[Source data]
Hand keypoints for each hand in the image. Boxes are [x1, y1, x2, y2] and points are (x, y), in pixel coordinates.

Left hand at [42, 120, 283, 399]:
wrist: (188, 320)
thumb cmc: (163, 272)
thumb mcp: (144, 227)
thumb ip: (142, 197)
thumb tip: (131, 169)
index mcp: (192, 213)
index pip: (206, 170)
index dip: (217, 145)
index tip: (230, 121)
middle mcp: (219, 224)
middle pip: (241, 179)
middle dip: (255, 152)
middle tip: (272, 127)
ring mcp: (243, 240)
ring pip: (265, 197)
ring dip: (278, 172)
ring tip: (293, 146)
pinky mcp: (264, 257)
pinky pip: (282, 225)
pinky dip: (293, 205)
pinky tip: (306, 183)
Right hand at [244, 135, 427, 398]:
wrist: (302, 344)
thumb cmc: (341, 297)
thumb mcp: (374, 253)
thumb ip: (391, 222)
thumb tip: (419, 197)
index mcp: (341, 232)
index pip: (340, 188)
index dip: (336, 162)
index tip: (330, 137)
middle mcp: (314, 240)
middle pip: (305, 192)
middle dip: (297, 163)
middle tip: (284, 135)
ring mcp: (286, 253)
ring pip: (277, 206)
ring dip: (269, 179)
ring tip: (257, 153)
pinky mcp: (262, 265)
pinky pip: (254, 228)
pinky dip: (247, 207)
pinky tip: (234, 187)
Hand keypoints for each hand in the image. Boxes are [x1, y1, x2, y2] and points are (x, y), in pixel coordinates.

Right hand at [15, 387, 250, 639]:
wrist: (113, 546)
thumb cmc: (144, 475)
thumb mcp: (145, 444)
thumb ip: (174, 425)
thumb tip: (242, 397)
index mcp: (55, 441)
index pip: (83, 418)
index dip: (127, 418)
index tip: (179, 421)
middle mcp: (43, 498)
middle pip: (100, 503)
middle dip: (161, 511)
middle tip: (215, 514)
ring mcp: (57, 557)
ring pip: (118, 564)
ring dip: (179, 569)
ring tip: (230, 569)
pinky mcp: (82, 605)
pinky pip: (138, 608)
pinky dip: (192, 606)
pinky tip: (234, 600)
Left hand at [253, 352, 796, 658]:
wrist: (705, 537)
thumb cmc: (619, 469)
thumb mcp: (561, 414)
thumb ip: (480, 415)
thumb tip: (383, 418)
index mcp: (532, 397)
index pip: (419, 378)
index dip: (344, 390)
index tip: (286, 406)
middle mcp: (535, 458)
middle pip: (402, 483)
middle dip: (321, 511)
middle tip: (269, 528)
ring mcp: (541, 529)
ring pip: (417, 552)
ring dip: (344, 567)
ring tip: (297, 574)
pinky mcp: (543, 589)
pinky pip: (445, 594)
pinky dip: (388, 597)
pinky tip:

→ **What to produce**
Give an exact reproduction of the lines from the one with "ring mcp: (541, 529)" to the final line of the entries, including both.

→ **Answer for this exercise**
ring mcp: (541, 529)
ring pip: (417, 552)
ring dip: (344, 567)
ring tip: (297, 574)
pinky mcp: (543, 589)
pinky pip: (445, 594)
pinky dip: (388, 597)
pinky tip:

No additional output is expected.